In the 1920s, as Art Deco buildings sprouted up across American skylines, from the Empire State Building to Oakland’s Paramount Theater, the U.S. Navy was expanding its presence in San Diego, attempting to establish the “Gibraltar of the Pacific.” Providing a social and recreational hub for the city’s thousands of enlisted men and women was its Army–Navy YMCA, a 1924 Italian Renaissance–inspired Art Deco gem visited by some 125 million service members before it closed, in 2014. Now, after an $80 million renovation, the property has opened its doors again—this time to civilians—as the 162-room Guild Hotel.
Designer Sormeh Rienne oversaw the transformation of the building, which was listed on the National Register of Historic Places in 2007. “I was inspired by the property as a place to gather,” says Rienne, who made a point to preserve original details like the elevated running track above the former basketball court and the blue-tiled stairs leading to the basement pool (both spaces are now ballrooms). In the lobby—accented with patriotic pops of red, white, and blue—she hung original blueprints found in the walls during construction. “I didn’t want to inundate people with history,” she says, “but I wanted to make sure it wasn’t forgotten.”
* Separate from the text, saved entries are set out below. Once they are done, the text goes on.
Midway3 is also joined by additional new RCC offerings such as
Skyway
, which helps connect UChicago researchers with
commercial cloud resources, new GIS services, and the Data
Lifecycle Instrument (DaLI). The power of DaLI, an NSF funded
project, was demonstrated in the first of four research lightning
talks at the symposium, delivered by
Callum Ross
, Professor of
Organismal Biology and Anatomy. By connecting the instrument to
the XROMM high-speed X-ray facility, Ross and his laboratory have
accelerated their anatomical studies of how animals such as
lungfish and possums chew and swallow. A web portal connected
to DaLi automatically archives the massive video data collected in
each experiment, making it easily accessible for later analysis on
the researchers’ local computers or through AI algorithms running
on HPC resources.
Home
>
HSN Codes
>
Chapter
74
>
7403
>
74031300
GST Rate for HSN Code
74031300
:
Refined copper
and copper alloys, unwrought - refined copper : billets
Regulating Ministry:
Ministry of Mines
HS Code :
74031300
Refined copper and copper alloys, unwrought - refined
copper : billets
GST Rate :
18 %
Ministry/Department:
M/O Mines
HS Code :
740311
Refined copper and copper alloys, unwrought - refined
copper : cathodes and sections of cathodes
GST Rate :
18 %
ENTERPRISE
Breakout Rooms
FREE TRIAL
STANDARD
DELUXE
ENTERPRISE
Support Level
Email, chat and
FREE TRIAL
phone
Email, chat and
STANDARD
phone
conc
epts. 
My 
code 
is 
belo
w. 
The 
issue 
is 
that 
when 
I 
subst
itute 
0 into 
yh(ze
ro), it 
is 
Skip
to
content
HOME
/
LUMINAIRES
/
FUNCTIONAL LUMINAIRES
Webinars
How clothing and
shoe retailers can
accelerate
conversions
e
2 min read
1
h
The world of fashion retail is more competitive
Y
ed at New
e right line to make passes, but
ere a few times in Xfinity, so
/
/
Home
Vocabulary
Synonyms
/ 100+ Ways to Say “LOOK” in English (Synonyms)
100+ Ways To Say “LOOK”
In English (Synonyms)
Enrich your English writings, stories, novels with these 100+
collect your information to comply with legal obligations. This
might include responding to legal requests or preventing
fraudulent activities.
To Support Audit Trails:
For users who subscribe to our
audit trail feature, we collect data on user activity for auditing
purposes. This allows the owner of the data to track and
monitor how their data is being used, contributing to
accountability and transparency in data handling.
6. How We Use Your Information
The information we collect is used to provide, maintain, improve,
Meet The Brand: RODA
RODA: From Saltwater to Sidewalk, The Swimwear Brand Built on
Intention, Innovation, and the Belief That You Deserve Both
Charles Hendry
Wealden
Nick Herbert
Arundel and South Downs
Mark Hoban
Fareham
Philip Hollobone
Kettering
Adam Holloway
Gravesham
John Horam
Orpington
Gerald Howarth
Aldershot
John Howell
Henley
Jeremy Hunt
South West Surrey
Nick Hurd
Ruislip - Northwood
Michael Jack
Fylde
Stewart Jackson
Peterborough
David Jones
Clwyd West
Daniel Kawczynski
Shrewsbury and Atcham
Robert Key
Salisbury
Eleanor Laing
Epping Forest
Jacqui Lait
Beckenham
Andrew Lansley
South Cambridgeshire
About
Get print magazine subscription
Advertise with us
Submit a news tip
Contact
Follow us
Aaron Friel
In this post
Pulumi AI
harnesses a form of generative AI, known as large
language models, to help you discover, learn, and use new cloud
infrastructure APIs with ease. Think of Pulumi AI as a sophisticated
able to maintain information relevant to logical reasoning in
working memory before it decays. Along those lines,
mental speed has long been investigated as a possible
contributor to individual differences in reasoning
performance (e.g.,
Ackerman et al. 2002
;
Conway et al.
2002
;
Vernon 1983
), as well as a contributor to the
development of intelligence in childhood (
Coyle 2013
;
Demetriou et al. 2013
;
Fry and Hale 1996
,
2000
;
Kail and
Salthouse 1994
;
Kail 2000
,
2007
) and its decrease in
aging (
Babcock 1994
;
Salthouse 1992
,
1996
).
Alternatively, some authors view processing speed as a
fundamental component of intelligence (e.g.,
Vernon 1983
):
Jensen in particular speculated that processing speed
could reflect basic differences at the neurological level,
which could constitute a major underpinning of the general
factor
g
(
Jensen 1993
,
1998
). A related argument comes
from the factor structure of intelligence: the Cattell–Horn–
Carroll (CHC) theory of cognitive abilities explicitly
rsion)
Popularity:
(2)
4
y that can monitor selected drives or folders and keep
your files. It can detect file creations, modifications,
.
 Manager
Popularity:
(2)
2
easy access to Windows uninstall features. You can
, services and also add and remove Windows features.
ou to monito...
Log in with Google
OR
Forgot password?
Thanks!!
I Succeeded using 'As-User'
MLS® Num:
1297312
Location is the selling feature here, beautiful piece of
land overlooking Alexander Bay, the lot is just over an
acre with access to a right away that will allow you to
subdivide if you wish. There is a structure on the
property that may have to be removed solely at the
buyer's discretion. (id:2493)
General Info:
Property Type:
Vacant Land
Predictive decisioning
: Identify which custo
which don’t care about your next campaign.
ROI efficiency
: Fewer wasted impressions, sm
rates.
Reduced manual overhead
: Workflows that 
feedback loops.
The Guild isn’t the only notable new business breathing life into San Diego County’s Deco architecture. At Blade 1936, restaurateur Mario Cassineri serves woodfired pizzas inside the former home of The Blade-Tribune and News building in Oceanside, the last project from acclaimed architect Irving Gill. Newer still is Herb & Sea, an Encinitas seafood restaurant from celebrity chef Brian Malarkey, located inside a 1928 grocery store designed by Miles Kellogg, the architect behind the city’s famous Boat House apartments. “I think people are interested in historic buildings right now because they reference some sense of individuality and identity,” Rienne says.“That increasingly feels like a rarity.”